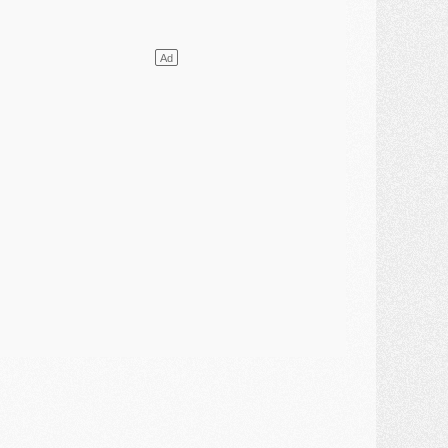
lub
- [MAJ] Ndjantou et deux jeunes du PSG annoncés dans un tournoi U21
ercato
- L'étonnante piste Suzuki confirmée et onéreuse
JEUDI 30 JUILLET
élections
- Ancelotti fait le ménage au Brésil mais veut garder Marquinhos
ercato
- Le statu quo du milieu du PSG se précise
lub
- Le PSG plutôt que la FIFA pour Al-Khelaïfi, poussé par l'UEFA ?
ercato
- Le PSG presserait Ferran Torres de se décider, deux pistes de secours
lub
- Déguisements, shopping, double scouting, Luis Campos dévoile ses méthodes
ercato
- Kroupi retiré du mercato
ercato
- Enfin une avancée dans le transfert d'Akliouche
MERCREDI 29 JUILLET
ercato
- Ferran Torres priorité du PSG, mais ouvert à tout
ercato
- Première offre de Liverpool en approche pour Barcola
ercato
- Le montant du transfert de Kolo Muani se précise, la formule aussi
ercato
- Kolo Muani attendu en Italie, son transfert débloqué
ercato
- Monaco a encore repoussé une offre du PSG pour Akliouche
ercato
- Liverpool presque d'accord avec Barcola, le PSG pas du tout
ercato
- Moment décisif pour le transfert de Kolo Muani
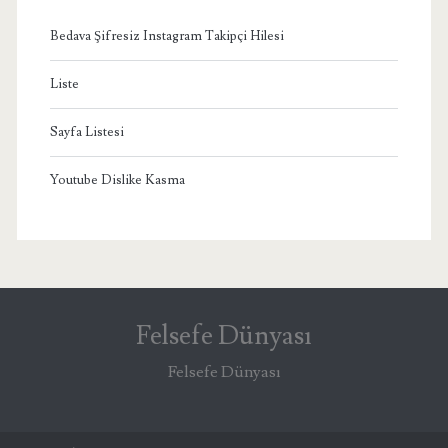
Bedava Şifresiz Instagram Takipçi Hilesi
Liste
Sayfa Listesi
Youtube Dislike Kasma
Felsefe Dünyası
Felsefe Dünyası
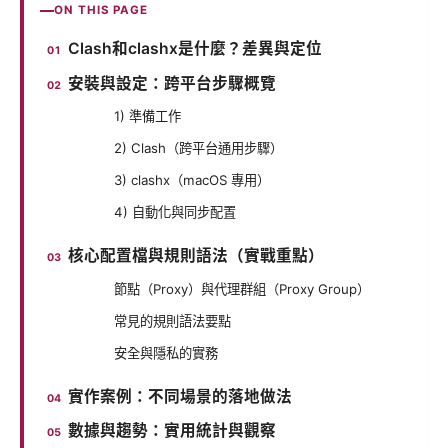
ON THIS PAGE
Clash和clashx是什麼？差異與定位
安裝與設定：跨平台步驟概覽
1) 準備工作
2) Clash（跨平台通用步驟）
3) clashx（macOS 專用）
4) 自動化與同步配置
核心配置檔與規則語法（實戰重點）
節點（Proxy）與代理群組（Proxy Group）
常見的規則語法要點
安全與隱私的實務
實作案例：不同場景的落地做法
數據與趨勢：實用統計與觀察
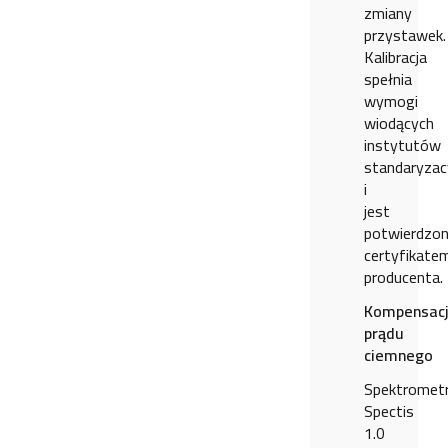
zmiany
przystawek.
Kalibracja
spełnia
wymogi
wiodących
instytutów
standaryzac
i
jest
potwierdzo
certyfikate
producenta.
Kompensac
prądu
ciemnego
Spektromet
Spectis
1.0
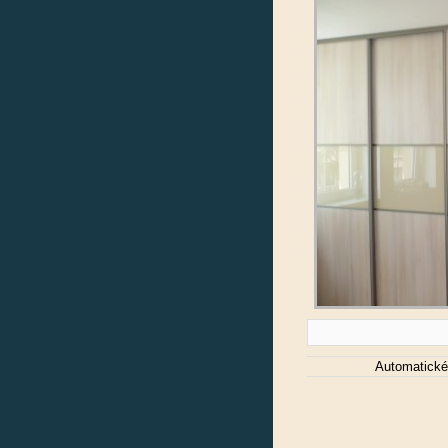
Automatické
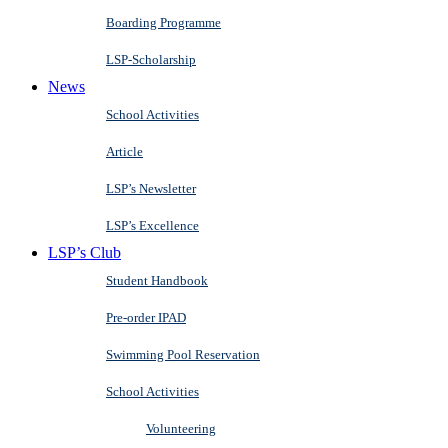
Boarding Programme
LSP-Scholarship
News
School Activities
Article
LSP’s Newsletter
LSP’s Excellence
LSP’s Club
Student Handbook
Pre-order IPAD
Swimming Pool Reservation
School Activities
Volunteering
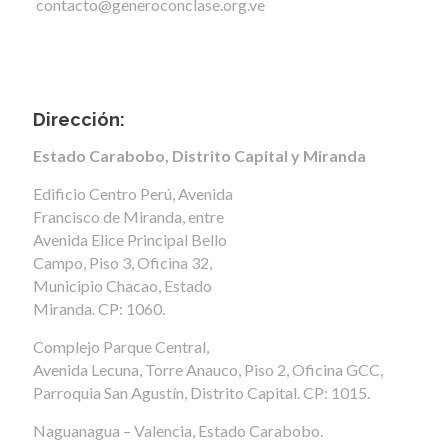
contacto@generoconclase.org.ve
Dirección:
Estado Carabobo, Distrito Capital y Miranda
Edificio Centro Perú, Avenida
Francisco de Miranda, entre
Avenida Elice Principal Bello
Campo, Piso 3, Oficina 32,
Municipio Chacao, Estado
Miranda. CP: 1060.
Complejo Parque Central,
Avenida Lecuna, Torre Anauco, Piso 2, Oficina GCC,
Parroquia San Agustín, Distrito Capital. CP: 1015.
Naguanagua – Valencia, Estado Carabobo.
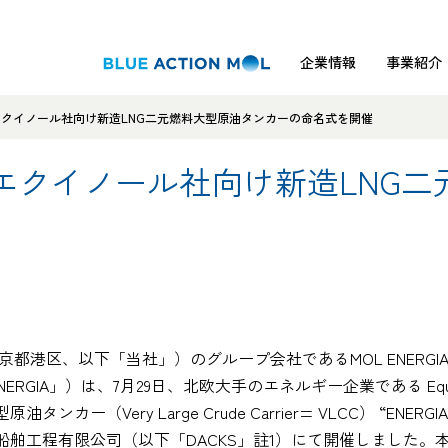
企業情報
事業紹介
クイノール社向け新造LNG二元燃料大型原油タンカーの命名式を開催
エクイノール社向け新造LNG二
区、以下「当社」）のグループ会社であるMOL ENERGIA PT
ERGIA」）は、7月29日、北欧大手のエネルギー企業である Eq
Very Large Crude Carrier= VLCC） “ENERGI
舶工程有限公司（以下「DACKS」註1）にて開催しました。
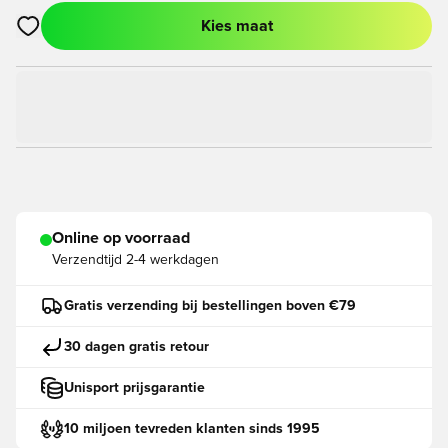
Kies maat
Opent een venster om in te loggen of je aan te melden als lid
Online op voorraad
Verzendtijd
2-4 werkdagen
Gratis verzending bij bestellingen boven €79
30 dagen gratis retour
Unisport prijsgarantie
10 miljoen tevreden klanten sinds 1995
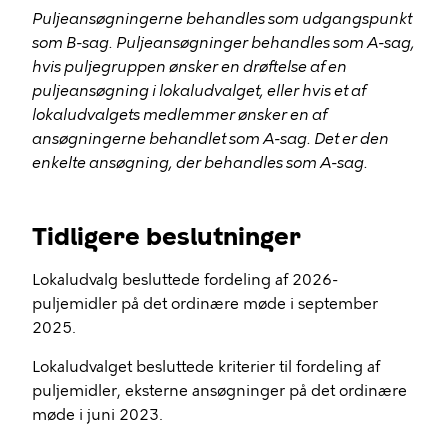
Puljeansøgningerne behandles som udgangspunkt
som B-sag. Puljeansøgninger behandles som A-sag,
hvis puljegruppen ønsker en drøftelse af en
puljeansøgning i lokaludvalget, eller hvis et af
lokaludvalgets medlemmer ønsker en af
ansøgningerne behandlet som A-sag. Det er den
enkelte ansøgning, der behandles som A-sag.
Tidligere beslutninger
Lokaludvalg besluttede fordeling af 2026-
puljemidler på det ordinære møde i september
2025.
Lokaludvalget besluttede kriterier til fordeling af
puljemidler, eksterne ansøgninger på det ordinære
møde i juni 2023.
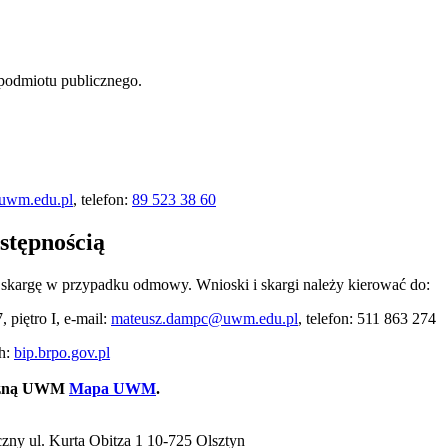
 podmiotu publicznego.
@uwm.edu.pl
, telefon:
89 523 38 60
stępnością
 skargę w przypadku odmowy. Wnioski i skargi należy kierować do:
piętro I, e-mail:
mateusz.dampc@uwm.edu.pl
, telefon: 511 863 274
h:
bip.brpo.gov.pl
niczną UWM
Mapa UWM
.
ny ul. Kurta Obitza 1 10-725 Olsztyn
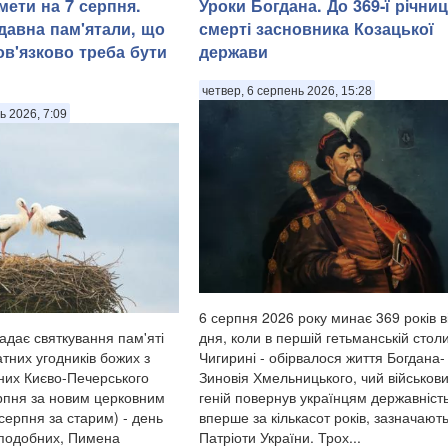
мети на 7 серпня.
Уроки Богдана. До 369-ї річниц
адавна пам'ятали, що
смерті засновника Козацької
ов'язково треба бути
держави
четвер, 6 серпень 2026, 15:28
ь 2026, 7:09
6 серпня 2026 року минає 369 років в
адає святкування пам'яті
дня, коли в першій гетьманській столи
тних угодників божих з
Чигирині - обірвалося життя Богдана-
них Києво-Печерського
Зиновія Хмельницького, чий військов
рпня за новим церковним
геній повернув українцям державніст
серпня за старим) - день
вперше за кількасот років, зазначают
еподобних, Пимена
Патріоти України. Трох...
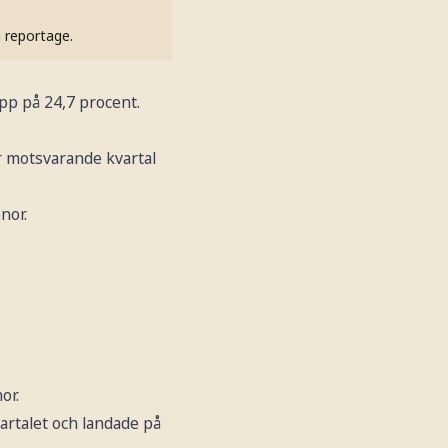
h reportage.
app på 24,7 procent.
r motsvarande kvartal
nor.
or.
artalet och landade på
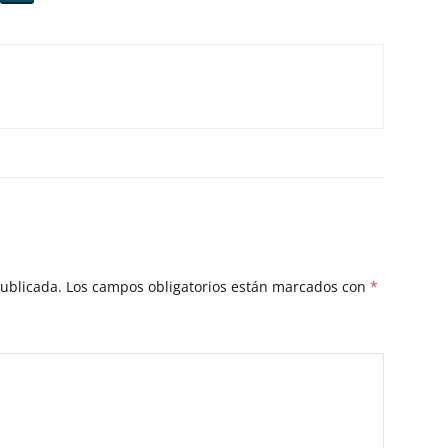
publicada.
Los campos obligatorios están marcados con
*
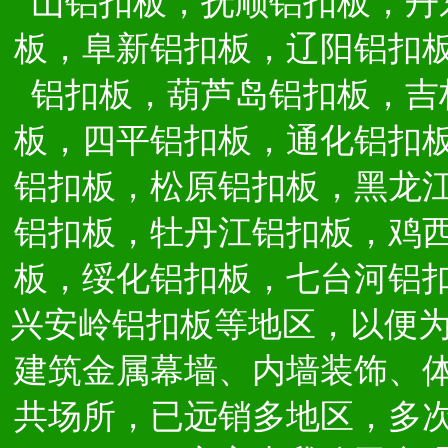
山铝扣板，抚顺铝扣板，丹
板，阜新铝扣板，辽阳铝扣
铝扣板，葫芦岛铝扣板，吉
板，四平铝扣板，通化铝扣
铝扣板，松原铝扣板，黑龙
铝扣板，牡丹江铝扣板，鸡
板，绥化铝扣板，七台河铝
兴安岭铝扣板等地区，以便
建筑金属幕墙、内墙装饰、
共场所，已远销多地区，多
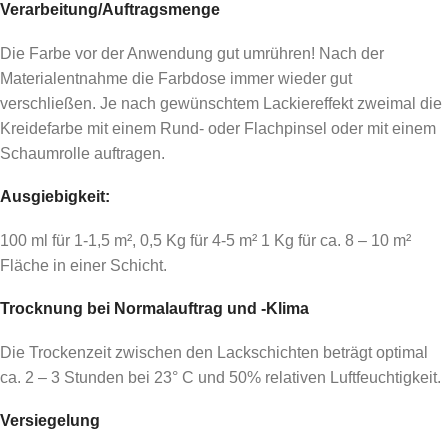
Verarbeitung/Auftragsmenge
Die Farbe vor der Anwendung gut umrühren! Nach der
Materialentnahme die Farbdose immer wieder gut
verschließen. Je nach gewünschtem Lackiereffekt zweimal die
Kreidefarbe mit einem Rund- oder Flachpinsel oder mit einem
Schaumrolle auftragen.
Ausgiebigkeit:
100 ml für 1-1,5 m², 0,5 Kg für 4-5 m² 1 Kg für ca. 8 – 10 m²
Fläche in einer Schicht.
Trocknung bei Normalauftrag und -Klima
Die Trockenzeit zwischen den Lackschichten beträgt optimal
ca. 2 – 3 Stunden bei 23° C und 50% relativen Luftfeuchtigkeit.
Versiegelung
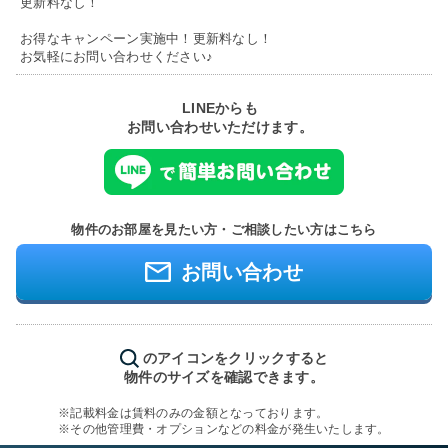
更新料なし！
お得なキャンペーン実施中！更新料なし！
お気軽にお問い合わせください♪
LINEからも
お問い合わせいただけます。
物件のお部屋を見たい方・ご相談したい方はこちら
お問い合わせ
のアイコンをクリックすると
物件のサイズを確認できます。
※記載料金は賃料のみの金額となっております。
※その他管理費・オプションなどの料金が発生いたします。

About this task: Copy the lines above exactly, starting with the line that contains "Online op voorraad" and ending with the line that contains "Die Trockenzeit zwischen", and leave out any pictures.

Expected answer:
Online op voorraad
Verzendtijd
2-4 werkdagen
Gratis verzending bij bestellingen boven €79
30 dagen gratis retour
Unisport prijsgarantie
10 miljoen tevreden klanten sinds 1995
Puljeansøgningerne behandles som udgangspunkt
som B-sag. Puljeansøgninger behandles som A-sag,
hvis puljegruppen ønsker en drøftelse af en
puljeansøgning i lokaludvalget, eller hvis et af
lokaludvalgets medlemmer ønsker en af
ansøgningerne behandlet som A-sag. Det er den
enkelte ansøgning, der behandles som A-sag.
Tidligere beslutninger
Lokaludvalg besluttede fordeling af 2026-
puljemidler på det ordinære møde i september
2025.
Lokaludvalget besluttede kriterier til fordeling af
puljemidler, eksterne ansøgninger på det ordinære
møde i juni 2023.
 podmiotu publicznego.
@uwm.edu.pl
, telefon:
89 523 38 60
stępnością
 skargę w przypadku odmowy. Wnioski i skargi należy kierować do:
piętro I, e-mail:
mateusz.dampc@uwm.edu.pl
, telefon: 511 863 274
h:
bip.brpo.gov.pl
niczną UWM
Mapa UWM
.
ny ul. Kurta Obitza 1 10-725 Olsztyn
мети на 7 серпня.
Уроки Богдана. До 369-ї річниц
адавна пам'ятали, що
смерті засновника Козацької
ов'язково треба бути
держави
четвер, 6 серпень 2026, 15:28
ь 2026, 7:09
6 серпня 2026 року минає 369 років в
адає святкування пам'яті
дня, коли в першій гетьманській столи
тних угодників божих з
Чигирині - обірвалося життя Богдана-
них Києво-Печерського
Зиновія Хмельницького, чий військов
рпня за новим церковним
геній повернув українцям державніст
серпня за старим) - день
вперше за кількасот років, зазначают
еподобних, Пимена
Патріоти України. Трох...
h reportage.
app på 24,7 procent.
r motsvarande kvartal
nor.
or.
artalet och landade på
publicada.
Los campos obligatorios están marcados con
*
山铝扣板，抚顺铝扣板，丹
板，阜新铝扣板，辽阳铝扣
铝扣板，葫芦岛铝扣板，吉
板，四平铝扣板，通化铝扣
铝扣板，松原铝扣板，黑龙
铝扣板，牡丹江铝扣板，鸡
板，绥化铝扣板，七台河铝
兴安岭铝扣板等地区，以便
建筑金属幕墙、内墙装饰、
共场所，已远销多地区，多
Verarbeitung/Auftragsmenge
Die Farbe vor der Anwendung gut umrühren! Nach der
Materialentnahme die Farbdose immer wieder gut
verschließen. Je nach gewünschtem Lackiereffekt zweimal die
Kreidefarbe mit einem Rund- oder Flachpinsel oder mit einem
Schaumrolle auftragen.
Ausgiebigkeit:
100 ml für 1-1,5 m², 0,5 Kg für 4-5 m² 1 Kg für ca. 8 – 10 m²
Fläche in einer Schicht.
Trocknung bei Normalauftrag und -Klima
Die Trockenzeit zwischen den Lackschichten beträgt optimal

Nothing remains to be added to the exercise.